=== Requirement ===
Only a number is wanted here: the count of lines in the entries below that contain the word "transpose".

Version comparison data
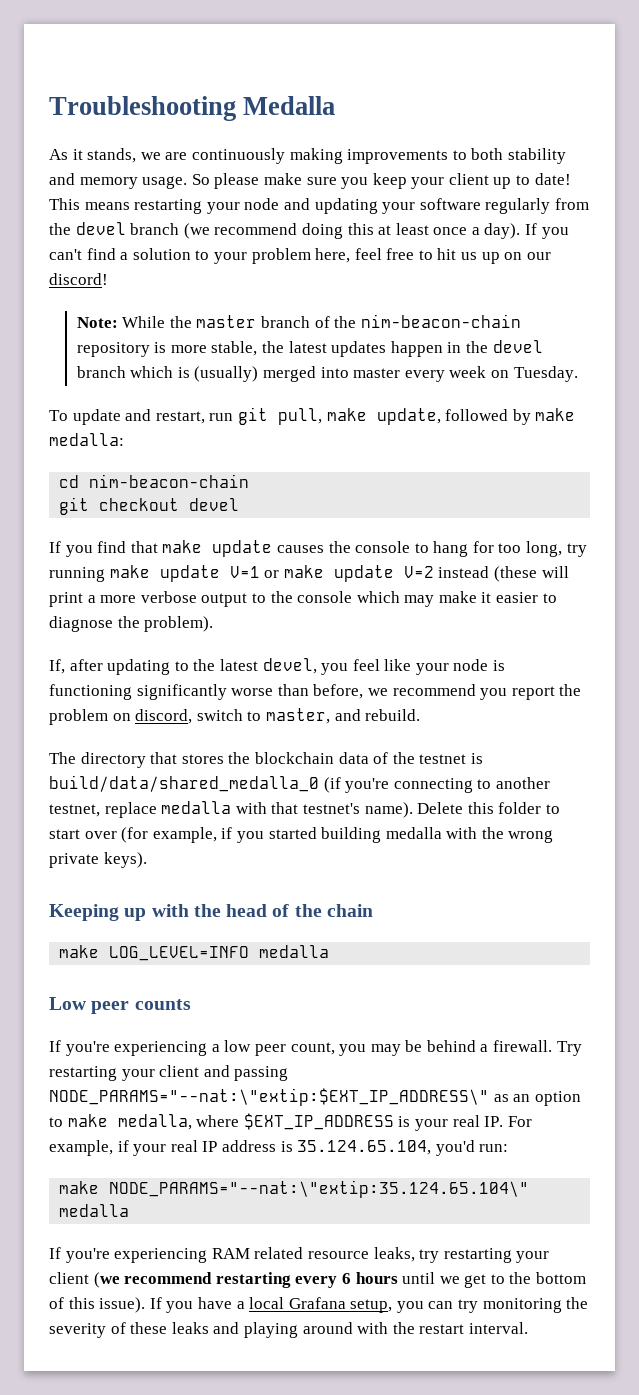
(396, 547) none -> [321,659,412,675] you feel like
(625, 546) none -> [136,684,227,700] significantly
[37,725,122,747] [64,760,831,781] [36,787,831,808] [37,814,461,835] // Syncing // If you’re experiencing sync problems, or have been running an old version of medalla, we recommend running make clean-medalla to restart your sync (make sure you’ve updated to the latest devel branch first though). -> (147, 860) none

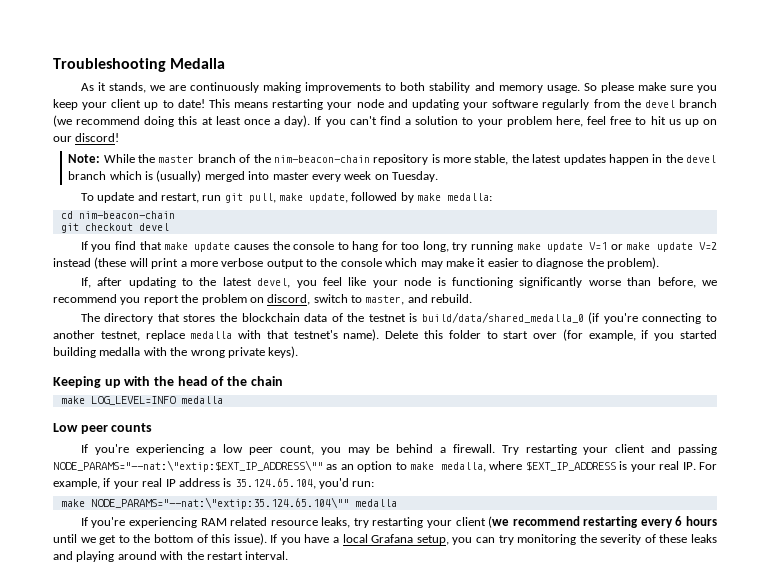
[49,1088,489,1106] NODE_PARAMS="--nat:\"extip:$EXT_IP_ADDRESS\" -> [53,460,323,472] NODE_PARAMS="--nat:\"extip:$EXT_IP_ADDRESS\""
[109,1180,530,1198] NODE_PARAMS="--nat:\"extip:35.124.65.104\" -> [90,497,349,509] NODE_PARAMS="--nat:\"extip:35.124.65.104\""

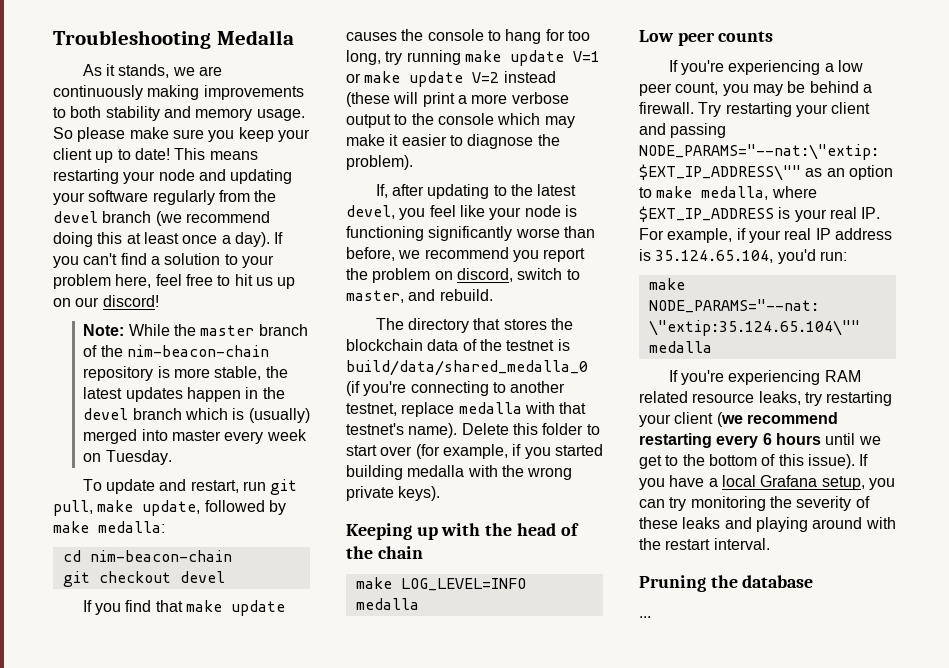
(289, 555) none -> [639,575,814,592] [639,616,651,618] // Pruning the database // ...

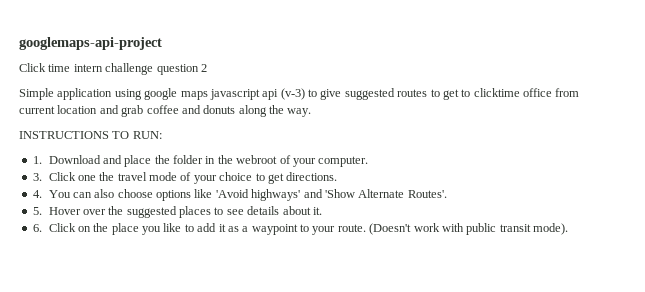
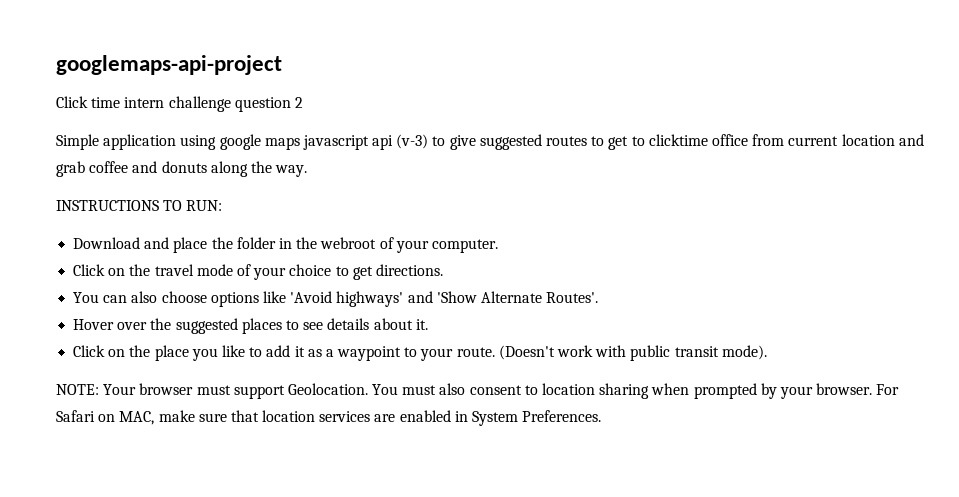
[32,156,42,164] 1. -> (223, 205) none
[32,172,96,181] 3. Click one -> [73,264,126,276] Click on
[32,190,42,198] 4. -> (443, 270) none
[32,207,42,215] 5. -> (599, 297) none
[32,224,42,232] 6. -> (428, 324) none
(569, 229) none -> [56,383,900,399] [56,410,602,426] // NOTE: Your browser must support Geolocation. You must also consent to location sharing when prompted by your browser. For Safari on MAC, make sure that location services are enabled in System Preferences.

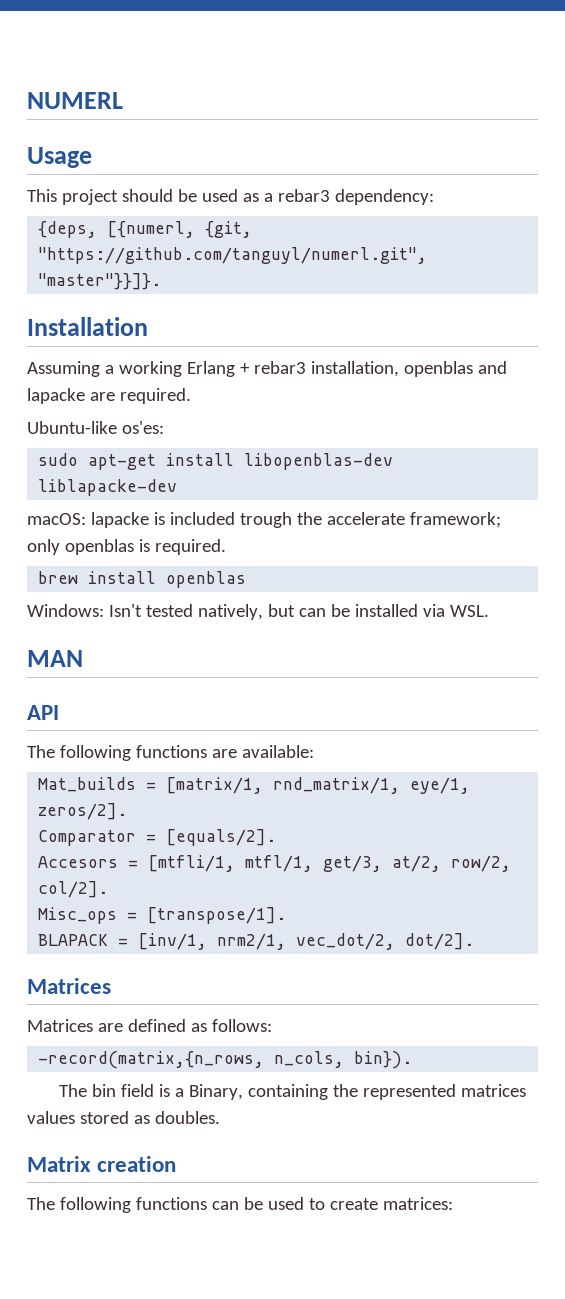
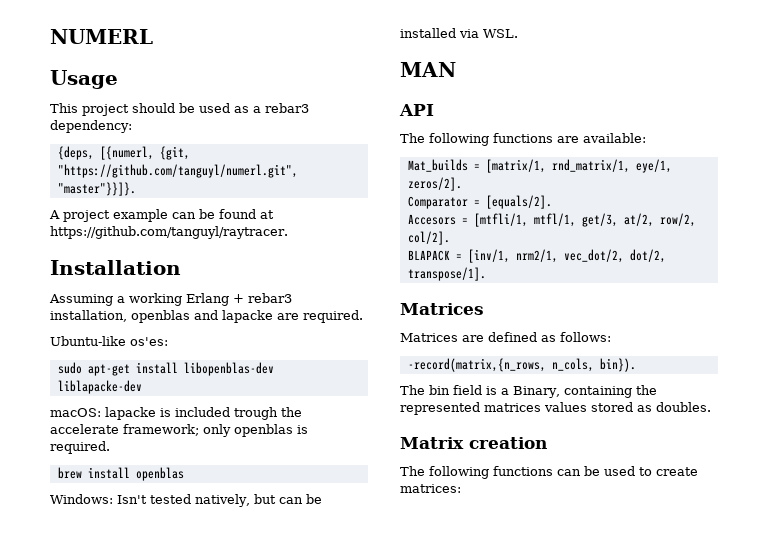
(162, 281) none -> [49,209,274,222] [50,226,288,239] // A project example can be found at https://github.com/tanguyl/raytracer.
[38,907,287,924] // Misc_ops = [transpose/1]. -> (450, 238) none
[405,933,475,950] dot/2]. -> [629,249,666,263] [407,267,486,281] dot/2, transpose/1].

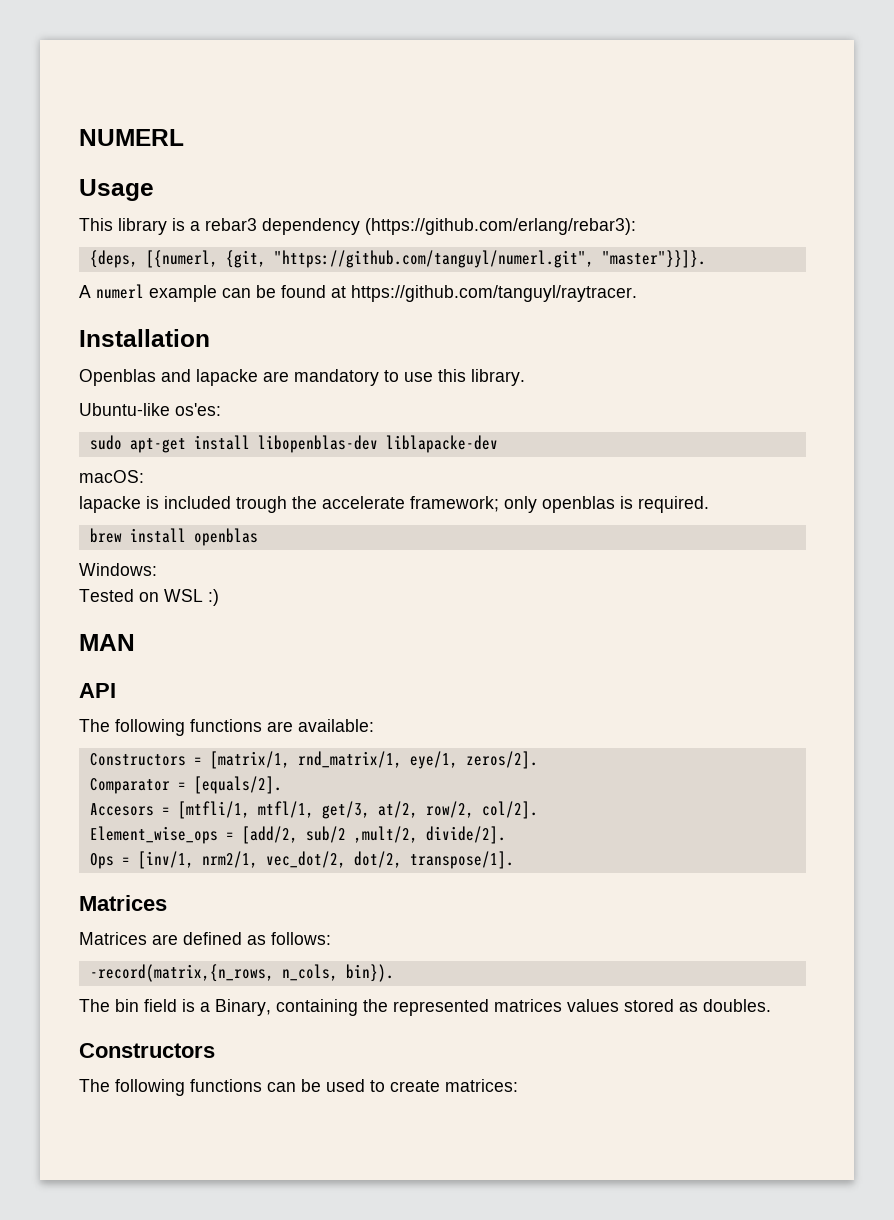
[82,103,309,116] [50,120,132,133] project should be used as a rebar3 dependency: -> [118,218,636,235] library is a rebar3 dependency (https://github.com/erlang/rebar3):
[63,210,110,222] project -> [96,284,144,299] numerl
[49,293,292,306] [50,310,363,323] Assuming a working Erlang + rebar3 installation, openblas and lapacke are required. -> [79,369,525,386] Openblas and lapacke are mandatory to use this library.
(101, 412) none -> (144, 476) //
[117,494,322,507] [400,28,518,38] Isn't tested natively, but can be installed via WSL. -> [79,589,219,606] // Tested on WSL :)
[407,159,468,172] Mat_builds -> [89,753,186,766] Constructors
[407,250,450,261] BLAPACK -> [89,826,506,844] [89,853,114,869] Element_wise_ops = [add/2, sub/2 ,mult/2, divide/2]. // Ops
[400,437,547,449] Matrix creation -> [79,1043,215,1058] Constructors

=== Answer to this task ===
2